O günden sonra annesi öfke patlamalarını kontrol edemedi. Hatta Eileen'in gözlerine makas saplamaya kalkışmış ve babasından aldığı öfkeyi Eileen'in üzerine boşaltmıştı.

Ama her zaman böyle değildi. Sevgi dolu anlar, neşeli anlar vardı.

Birlikte yemek pişirme, yan yana bulaşık yıkama ve kahkahaları paylaşma anıları.

Eileen'in topladığı çiçeklerle çiçek bilezikler yapma anıları.

Annesinin uykuya dalmadan önce onun saçlarını nazikçe okşadığı anılar...

Annesinin az miktarda sevgisi bile olsa, o anılar hâlâ canlılığını koruyordu.

Sadece Prens'e duyduğu sevginin kalıntıları olsa bile, eğer annesinin sevgisini alabiliyorsa, Eileen her şeye katlanabilirdi.

Annesini hatırlayarak dudağını ısırdığında Cesare kaşlarını çattı. Parmaklarıyla dudaklarını birbirine bastırdı, sonra parmaklarını kaldırdı ve konuştu.

"Annen dünyadaki her şey değil."

"Ama yine de annem sebepsiz yere böyle şeyler söylemezdi."
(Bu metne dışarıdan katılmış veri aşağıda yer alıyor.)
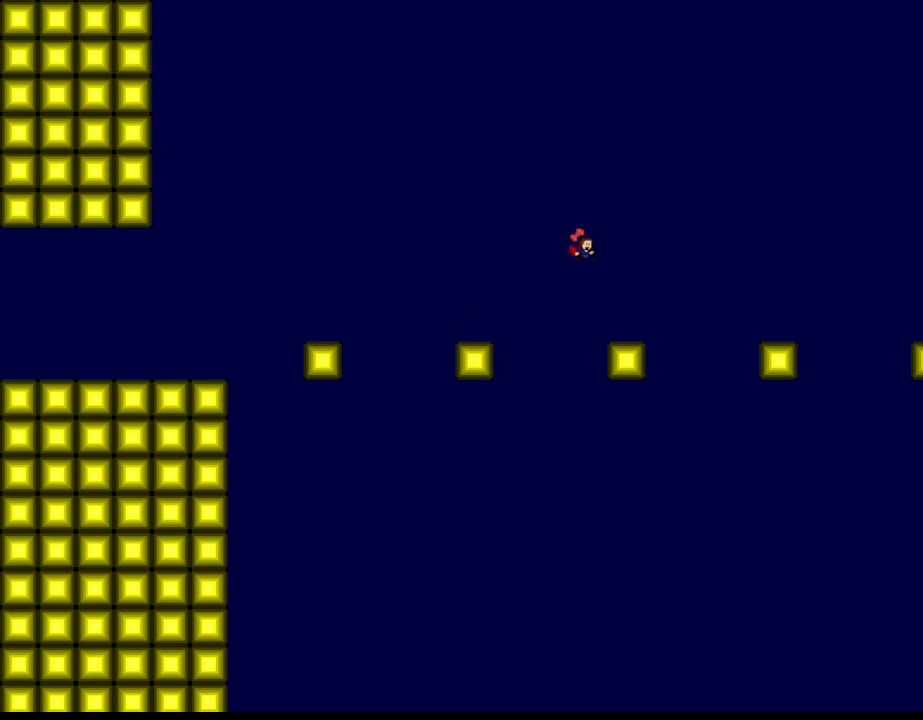
{"keys": ["l_up", "right"], "events": [[283, "l_up", "down"]]}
"Yani benim sözlerimin bir nedeni yok mu?"

"Oh, hayır, Majesteleri, demek istediğim... Cesare, sen de..."

Konuştukça kendi mezarını kazıyormuş gibi hissediyordu. Eileen aklına gelen en güvenli sözcükleri söyledi.

"Özür dilerim," diye özür diledi, nedenini tam olarak bilmiyordu ama yine de özür diliyordu. Ama Cesare kolay bir rakip değildi.

"Neden?"

Onun bu kısa sorusu üzerine Eileen yeniden düşüncelere daldı. Ve en güvenli cevabı buldu.

"Sanırım benim yüzümden kızgındın..."

"Senin yüzünden mi?" Cesare'nin kuşkuyla verdiği yanıt, böyle bir düşünceyi aklından bile geçirmediğini gösteriyordu.

Kuru kuru kıkırdadı ve Eileen'in yanağını çimdikledi. Kendini suçlu hisseden Eileen itiraz etmedi ve itaatkâr bir şekilde yanağını çimdiklemesine izin verdi.